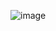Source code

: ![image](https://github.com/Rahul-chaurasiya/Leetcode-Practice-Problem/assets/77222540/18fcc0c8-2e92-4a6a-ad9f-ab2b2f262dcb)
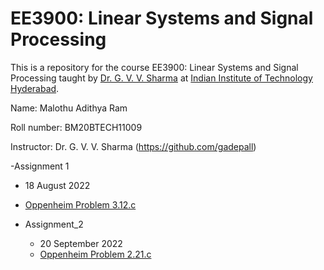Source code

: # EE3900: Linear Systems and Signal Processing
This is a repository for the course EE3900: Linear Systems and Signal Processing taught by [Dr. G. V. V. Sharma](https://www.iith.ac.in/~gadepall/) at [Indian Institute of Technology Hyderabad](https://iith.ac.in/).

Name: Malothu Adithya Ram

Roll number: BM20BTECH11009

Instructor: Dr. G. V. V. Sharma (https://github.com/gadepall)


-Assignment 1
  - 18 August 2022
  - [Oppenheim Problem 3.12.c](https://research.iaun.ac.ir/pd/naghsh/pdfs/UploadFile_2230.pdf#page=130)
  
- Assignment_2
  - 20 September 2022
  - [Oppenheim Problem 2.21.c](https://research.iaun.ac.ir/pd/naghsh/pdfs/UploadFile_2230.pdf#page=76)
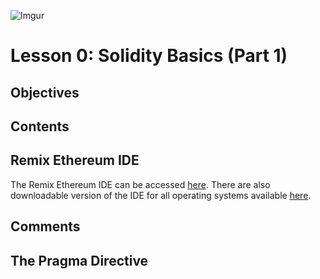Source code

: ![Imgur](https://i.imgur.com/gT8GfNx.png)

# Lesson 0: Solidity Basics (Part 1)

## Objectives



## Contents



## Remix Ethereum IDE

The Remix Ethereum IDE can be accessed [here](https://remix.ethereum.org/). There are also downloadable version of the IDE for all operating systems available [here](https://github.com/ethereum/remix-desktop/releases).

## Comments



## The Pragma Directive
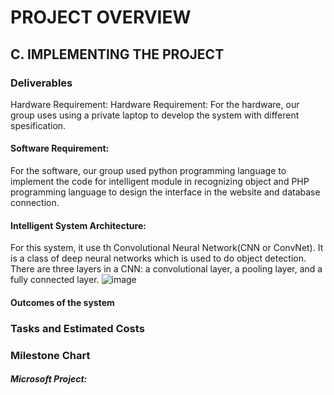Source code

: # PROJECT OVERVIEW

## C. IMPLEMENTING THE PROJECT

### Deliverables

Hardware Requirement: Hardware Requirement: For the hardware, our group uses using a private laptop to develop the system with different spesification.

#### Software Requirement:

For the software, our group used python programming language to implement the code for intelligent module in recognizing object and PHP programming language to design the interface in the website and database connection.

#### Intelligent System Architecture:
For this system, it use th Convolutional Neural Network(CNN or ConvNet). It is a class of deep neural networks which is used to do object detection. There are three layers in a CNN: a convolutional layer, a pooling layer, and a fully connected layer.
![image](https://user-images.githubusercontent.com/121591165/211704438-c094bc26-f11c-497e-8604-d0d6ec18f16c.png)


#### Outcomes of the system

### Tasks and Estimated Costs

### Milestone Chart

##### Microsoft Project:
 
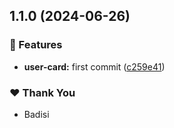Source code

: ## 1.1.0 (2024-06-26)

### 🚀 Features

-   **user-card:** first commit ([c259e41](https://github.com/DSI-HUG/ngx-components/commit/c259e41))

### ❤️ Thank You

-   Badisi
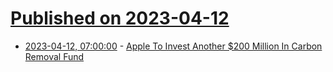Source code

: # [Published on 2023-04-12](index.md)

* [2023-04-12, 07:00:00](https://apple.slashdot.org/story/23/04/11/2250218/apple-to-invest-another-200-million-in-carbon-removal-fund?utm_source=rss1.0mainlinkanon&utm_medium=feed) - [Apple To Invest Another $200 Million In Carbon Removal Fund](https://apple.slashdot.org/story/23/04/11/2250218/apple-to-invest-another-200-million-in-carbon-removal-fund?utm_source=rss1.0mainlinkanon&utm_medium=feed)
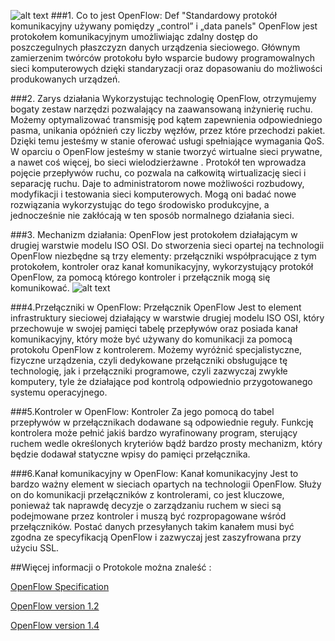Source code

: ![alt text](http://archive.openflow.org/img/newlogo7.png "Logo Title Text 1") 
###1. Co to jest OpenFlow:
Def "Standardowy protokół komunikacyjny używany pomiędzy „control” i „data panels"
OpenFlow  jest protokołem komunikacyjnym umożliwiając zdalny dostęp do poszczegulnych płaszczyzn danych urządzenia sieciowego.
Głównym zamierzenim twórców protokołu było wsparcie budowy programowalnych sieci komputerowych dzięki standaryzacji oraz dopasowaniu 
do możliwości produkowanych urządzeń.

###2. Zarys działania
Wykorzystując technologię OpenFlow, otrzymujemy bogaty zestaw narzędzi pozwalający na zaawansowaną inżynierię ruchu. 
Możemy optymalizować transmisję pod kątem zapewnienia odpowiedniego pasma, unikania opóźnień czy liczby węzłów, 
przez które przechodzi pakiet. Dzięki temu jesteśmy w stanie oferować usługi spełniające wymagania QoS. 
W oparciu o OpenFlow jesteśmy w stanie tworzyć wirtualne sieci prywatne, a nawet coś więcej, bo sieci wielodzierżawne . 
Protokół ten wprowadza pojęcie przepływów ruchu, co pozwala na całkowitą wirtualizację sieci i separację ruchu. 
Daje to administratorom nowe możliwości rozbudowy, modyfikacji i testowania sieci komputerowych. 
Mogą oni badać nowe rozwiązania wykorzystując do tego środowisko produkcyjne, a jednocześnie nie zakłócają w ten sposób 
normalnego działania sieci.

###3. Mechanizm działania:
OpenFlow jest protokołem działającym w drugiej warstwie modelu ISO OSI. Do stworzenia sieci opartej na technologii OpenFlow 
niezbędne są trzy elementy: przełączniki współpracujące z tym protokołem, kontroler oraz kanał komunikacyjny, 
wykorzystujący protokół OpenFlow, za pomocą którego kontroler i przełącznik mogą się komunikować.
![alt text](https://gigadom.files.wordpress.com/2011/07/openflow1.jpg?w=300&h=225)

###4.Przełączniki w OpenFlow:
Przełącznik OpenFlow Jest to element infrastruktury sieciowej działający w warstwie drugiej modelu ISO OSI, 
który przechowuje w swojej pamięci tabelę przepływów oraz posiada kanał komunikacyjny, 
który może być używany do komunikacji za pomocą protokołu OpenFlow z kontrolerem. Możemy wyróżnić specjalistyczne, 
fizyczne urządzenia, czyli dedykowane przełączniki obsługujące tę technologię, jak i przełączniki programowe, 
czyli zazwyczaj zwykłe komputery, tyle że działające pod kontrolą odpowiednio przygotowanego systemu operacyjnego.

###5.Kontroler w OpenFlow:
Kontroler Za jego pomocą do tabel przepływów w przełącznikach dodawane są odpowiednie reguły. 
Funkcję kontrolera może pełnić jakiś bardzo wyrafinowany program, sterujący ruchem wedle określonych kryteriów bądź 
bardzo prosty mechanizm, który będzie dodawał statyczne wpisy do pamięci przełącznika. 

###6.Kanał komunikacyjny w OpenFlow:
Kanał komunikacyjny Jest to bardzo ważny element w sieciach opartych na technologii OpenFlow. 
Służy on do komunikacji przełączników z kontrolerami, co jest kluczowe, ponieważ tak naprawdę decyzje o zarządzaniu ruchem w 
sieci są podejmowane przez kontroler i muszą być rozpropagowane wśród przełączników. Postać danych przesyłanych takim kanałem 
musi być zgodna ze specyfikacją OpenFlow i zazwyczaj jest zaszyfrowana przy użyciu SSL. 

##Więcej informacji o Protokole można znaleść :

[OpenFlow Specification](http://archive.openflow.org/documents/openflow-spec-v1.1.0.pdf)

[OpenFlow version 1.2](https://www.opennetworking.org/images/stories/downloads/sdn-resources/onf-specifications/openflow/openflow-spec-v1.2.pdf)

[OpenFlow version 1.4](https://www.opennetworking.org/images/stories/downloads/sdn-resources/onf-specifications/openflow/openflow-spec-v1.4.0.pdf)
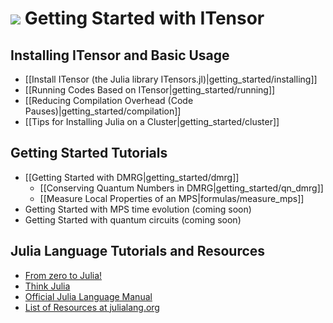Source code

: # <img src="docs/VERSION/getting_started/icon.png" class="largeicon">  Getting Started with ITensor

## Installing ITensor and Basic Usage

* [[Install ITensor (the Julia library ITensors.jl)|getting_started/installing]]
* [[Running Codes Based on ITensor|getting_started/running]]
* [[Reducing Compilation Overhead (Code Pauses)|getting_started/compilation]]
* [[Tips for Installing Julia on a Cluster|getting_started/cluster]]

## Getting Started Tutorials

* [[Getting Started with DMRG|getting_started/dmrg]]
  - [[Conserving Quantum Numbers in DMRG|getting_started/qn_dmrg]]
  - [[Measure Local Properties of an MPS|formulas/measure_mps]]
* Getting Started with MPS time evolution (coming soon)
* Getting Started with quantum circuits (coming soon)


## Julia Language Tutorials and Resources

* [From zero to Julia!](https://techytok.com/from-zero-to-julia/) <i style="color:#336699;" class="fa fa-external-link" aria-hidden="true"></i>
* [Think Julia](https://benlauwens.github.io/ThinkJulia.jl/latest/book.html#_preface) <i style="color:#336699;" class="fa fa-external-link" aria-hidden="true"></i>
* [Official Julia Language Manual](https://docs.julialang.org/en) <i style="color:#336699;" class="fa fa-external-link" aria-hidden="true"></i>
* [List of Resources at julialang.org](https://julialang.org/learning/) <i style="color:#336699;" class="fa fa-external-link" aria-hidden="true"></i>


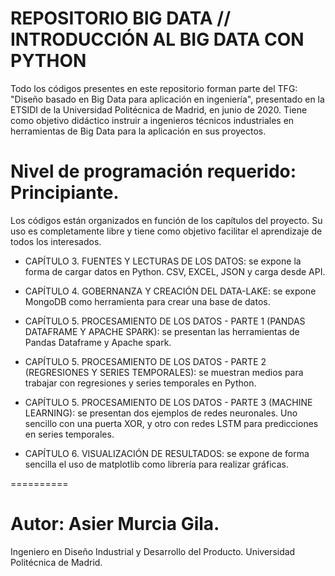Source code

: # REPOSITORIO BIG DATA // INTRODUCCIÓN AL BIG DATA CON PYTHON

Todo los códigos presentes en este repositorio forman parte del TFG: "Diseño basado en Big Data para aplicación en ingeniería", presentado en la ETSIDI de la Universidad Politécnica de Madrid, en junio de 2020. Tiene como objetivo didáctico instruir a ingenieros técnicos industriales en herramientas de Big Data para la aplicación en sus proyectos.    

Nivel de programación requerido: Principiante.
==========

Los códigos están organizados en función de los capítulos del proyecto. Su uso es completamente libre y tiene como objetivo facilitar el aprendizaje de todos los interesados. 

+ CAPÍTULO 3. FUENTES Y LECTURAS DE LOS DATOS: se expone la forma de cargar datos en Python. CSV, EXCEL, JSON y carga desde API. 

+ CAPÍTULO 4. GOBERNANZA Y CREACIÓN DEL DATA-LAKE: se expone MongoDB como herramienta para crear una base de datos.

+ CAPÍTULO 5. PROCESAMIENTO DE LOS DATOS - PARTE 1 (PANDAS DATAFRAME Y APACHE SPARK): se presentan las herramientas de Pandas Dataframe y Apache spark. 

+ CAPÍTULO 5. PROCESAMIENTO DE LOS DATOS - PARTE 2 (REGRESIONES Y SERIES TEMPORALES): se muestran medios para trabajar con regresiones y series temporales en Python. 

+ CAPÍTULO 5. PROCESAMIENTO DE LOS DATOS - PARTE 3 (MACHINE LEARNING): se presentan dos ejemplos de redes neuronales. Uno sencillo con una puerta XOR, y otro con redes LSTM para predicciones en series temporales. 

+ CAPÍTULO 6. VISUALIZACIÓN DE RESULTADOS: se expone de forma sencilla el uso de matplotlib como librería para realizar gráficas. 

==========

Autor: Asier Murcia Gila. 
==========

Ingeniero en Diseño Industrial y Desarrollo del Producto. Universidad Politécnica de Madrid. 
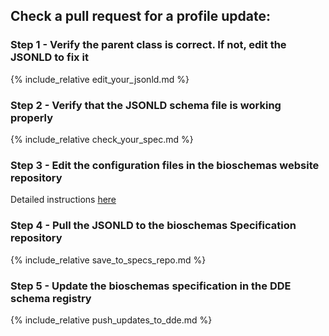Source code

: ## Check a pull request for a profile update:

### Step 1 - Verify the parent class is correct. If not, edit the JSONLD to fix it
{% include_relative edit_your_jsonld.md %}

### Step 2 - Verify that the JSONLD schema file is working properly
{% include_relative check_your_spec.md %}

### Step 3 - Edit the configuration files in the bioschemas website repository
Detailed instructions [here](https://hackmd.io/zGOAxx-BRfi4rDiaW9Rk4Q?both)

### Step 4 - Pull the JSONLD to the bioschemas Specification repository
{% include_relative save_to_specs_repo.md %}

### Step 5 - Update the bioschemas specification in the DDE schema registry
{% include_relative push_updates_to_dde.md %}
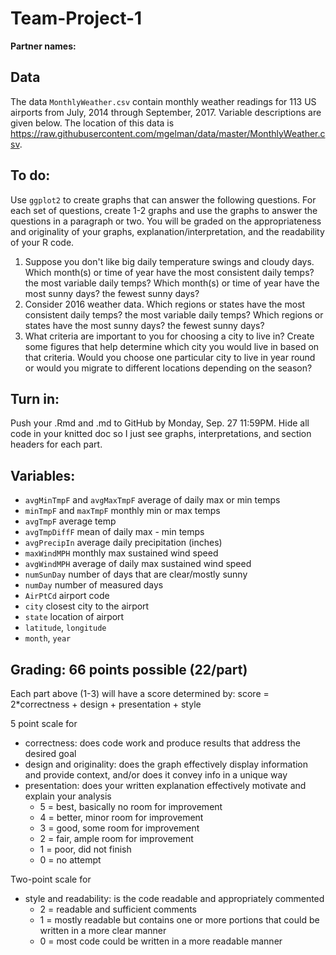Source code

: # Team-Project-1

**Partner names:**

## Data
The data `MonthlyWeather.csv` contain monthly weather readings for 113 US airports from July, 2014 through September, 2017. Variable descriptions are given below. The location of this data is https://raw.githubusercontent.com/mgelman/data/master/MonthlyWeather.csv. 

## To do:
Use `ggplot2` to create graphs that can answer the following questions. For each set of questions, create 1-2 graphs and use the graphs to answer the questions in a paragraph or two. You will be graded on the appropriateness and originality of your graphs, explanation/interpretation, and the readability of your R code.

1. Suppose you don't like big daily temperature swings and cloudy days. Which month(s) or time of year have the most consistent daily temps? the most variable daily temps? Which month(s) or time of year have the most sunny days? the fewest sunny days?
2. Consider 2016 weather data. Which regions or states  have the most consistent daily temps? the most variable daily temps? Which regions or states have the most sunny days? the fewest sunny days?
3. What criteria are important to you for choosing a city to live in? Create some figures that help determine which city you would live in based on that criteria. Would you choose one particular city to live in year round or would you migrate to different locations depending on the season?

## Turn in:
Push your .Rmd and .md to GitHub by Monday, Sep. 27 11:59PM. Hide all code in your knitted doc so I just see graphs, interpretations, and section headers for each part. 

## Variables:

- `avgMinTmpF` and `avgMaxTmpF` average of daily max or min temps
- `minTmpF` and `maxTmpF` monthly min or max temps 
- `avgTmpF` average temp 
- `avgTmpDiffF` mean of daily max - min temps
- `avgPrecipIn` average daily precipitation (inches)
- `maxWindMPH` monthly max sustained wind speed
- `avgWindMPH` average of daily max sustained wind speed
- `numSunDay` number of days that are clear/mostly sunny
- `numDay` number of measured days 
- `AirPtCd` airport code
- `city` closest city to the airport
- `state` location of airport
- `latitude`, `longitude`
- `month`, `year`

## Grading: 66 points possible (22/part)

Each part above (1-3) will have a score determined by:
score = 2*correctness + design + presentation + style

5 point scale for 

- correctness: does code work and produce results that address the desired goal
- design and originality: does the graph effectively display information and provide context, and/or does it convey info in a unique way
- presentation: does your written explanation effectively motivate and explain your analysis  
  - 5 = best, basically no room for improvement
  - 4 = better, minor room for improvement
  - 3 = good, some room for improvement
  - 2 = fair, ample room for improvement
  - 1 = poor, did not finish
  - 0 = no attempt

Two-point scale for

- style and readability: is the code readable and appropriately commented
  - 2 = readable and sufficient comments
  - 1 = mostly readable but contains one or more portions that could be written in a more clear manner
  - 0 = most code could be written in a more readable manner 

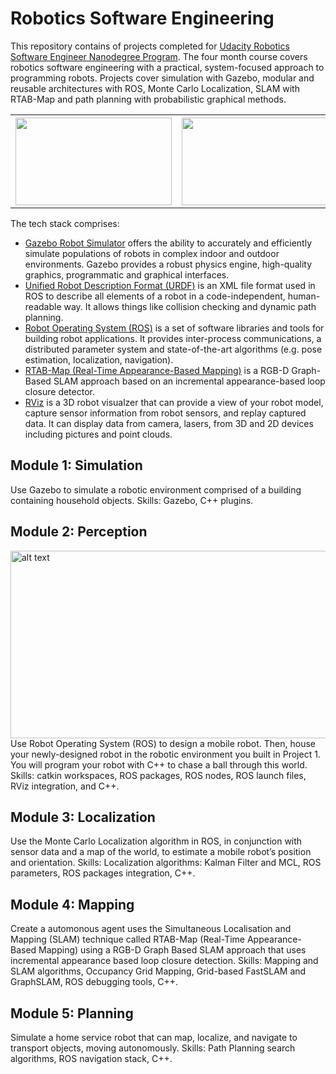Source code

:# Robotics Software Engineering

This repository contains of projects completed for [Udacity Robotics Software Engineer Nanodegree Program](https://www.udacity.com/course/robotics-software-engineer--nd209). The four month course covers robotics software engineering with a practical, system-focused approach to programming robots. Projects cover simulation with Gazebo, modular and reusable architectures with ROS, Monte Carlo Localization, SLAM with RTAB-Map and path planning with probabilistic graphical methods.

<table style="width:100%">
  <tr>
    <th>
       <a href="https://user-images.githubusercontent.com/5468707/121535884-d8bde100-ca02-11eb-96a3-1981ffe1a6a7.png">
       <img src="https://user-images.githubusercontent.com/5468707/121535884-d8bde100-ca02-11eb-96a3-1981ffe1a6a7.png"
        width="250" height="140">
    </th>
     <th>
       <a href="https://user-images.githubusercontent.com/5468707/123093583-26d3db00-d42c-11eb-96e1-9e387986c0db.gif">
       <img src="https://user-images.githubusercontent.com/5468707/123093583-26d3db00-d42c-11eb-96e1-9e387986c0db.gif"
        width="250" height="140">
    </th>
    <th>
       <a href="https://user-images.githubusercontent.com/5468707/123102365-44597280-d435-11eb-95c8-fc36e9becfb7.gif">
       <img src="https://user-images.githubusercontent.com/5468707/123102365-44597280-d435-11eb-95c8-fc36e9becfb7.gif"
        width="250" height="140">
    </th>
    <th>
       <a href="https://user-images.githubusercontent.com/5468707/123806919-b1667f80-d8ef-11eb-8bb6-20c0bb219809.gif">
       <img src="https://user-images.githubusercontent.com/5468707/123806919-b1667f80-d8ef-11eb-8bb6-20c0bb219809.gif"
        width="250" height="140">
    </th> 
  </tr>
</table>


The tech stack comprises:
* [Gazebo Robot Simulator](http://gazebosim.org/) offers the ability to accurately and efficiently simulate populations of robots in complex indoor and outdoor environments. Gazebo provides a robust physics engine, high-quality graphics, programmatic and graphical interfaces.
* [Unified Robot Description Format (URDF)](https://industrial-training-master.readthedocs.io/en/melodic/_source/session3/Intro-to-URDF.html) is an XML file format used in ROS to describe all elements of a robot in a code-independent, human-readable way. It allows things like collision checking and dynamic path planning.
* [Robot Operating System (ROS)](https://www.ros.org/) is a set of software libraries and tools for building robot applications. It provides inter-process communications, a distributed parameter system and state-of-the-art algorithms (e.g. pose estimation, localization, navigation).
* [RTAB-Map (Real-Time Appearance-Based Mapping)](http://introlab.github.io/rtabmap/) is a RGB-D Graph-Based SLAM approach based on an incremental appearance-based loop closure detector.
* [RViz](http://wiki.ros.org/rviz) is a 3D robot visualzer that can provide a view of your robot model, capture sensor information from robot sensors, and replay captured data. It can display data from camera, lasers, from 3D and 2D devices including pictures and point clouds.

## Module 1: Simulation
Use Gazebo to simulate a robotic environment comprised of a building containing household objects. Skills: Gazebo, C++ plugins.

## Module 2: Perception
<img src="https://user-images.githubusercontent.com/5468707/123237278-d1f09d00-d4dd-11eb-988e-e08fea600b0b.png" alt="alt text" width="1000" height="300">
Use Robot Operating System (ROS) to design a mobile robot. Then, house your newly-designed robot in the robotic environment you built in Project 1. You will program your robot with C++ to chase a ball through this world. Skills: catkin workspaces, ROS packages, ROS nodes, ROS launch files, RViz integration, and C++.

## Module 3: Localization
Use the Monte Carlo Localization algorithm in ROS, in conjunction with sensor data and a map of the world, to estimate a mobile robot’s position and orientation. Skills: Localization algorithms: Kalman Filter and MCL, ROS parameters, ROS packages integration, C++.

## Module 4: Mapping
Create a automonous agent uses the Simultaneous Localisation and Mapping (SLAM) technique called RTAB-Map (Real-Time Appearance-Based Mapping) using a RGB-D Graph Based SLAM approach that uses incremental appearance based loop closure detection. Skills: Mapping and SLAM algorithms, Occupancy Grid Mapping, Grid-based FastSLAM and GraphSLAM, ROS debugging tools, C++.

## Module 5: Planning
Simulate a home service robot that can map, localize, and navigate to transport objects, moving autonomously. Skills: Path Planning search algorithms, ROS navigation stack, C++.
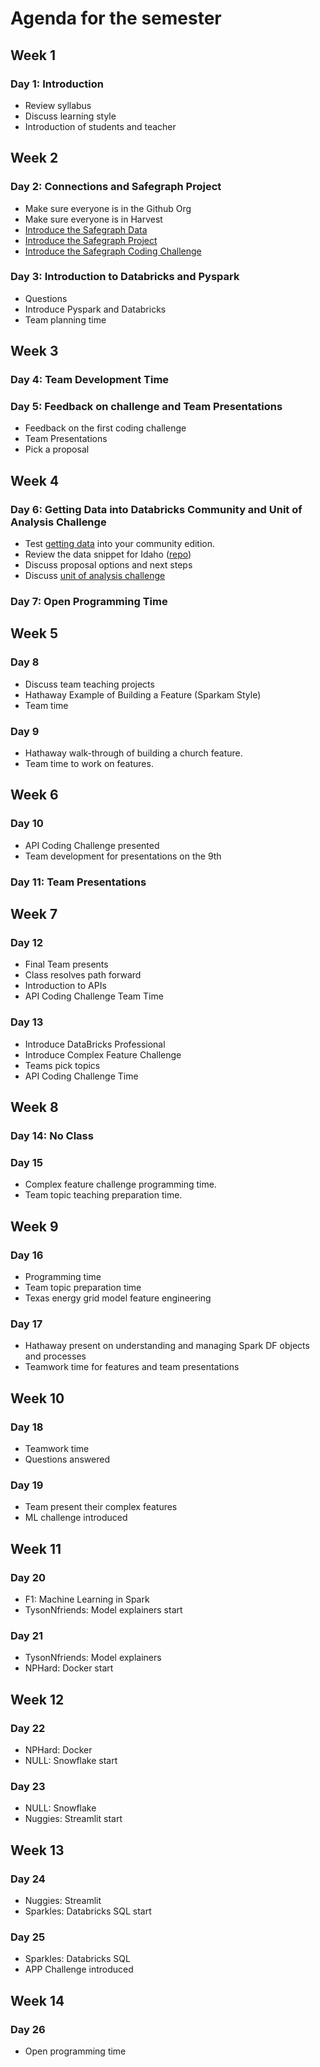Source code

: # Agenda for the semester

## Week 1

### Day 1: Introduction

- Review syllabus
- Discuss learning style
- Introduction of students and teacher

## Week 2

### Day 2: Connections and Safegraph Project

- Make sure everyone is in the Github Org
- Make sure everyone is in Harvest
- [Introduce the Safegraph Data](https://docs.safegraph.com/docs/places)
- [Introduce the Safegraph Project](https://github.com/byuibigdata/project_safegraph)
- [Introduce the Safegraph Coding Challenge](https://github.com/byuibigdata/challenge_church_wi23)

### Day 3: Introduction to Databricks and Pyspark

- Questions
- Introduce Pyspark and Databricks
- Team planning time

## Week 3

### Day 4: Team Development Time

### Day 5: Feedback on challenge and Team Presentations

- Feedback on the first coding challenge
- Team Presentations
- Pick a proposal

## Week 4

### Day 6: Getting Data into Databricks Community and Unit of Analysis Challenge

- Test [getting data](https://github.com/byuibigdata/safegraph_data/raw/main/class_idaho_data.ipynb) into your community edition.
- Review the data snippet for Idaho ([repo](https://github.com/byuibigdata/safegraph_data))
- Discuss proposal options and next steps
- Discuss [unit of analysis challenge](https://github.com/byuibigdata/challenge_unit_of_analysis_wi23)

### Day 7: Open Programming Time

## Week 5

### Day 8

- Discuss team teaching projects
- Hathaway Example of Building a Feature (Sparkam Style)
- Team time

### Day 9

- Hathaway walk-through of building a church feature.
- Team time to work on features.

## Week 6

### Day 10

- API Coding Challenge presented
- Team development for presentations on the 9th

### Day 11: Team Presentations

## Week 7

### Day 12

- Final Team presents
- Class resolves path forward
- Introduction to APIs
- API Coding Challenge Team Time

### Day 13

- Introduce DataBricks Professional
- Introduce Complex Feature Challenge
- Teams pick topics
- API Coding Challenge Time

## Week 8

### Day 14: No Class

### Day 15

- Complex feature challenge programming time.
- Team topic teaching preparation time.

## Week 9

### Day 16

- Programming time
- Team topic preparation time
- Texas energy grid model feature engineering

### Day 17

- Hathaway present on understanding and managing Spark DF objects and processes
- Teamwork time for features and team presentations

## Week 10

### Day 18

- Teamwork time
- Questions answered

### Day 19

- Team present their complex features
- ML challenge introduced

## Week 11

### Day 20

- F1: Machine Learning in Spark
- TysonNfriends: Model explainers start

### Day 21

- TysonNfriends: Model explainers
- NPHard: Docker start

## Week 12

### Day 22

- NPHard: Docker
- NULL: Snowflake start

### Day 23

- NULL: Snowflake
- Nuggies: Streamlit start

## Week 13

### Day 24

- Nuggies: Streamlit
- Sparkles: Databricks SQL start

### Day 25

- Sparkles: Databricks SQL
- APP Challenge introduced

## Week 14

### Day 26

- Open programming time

○ ○ ○ ○ ○ ○ ○

■ ACTIVITY
Every line above with the word "objects" belongs in the answer, copied as written.

■ YOUR SOLUTION
Use Gazebo to simulate a robotic environment comprised of a building containing household objects. Skills: Gazebo, C++ plugins.
Simulate a home service robot that can map, localize, and navigate to transport objects, moving autonomously. Skills: Path Planning search algorithms, ROS navigation stack, C++.
- Hathaway present on understanding and managing Spark DF objects and processes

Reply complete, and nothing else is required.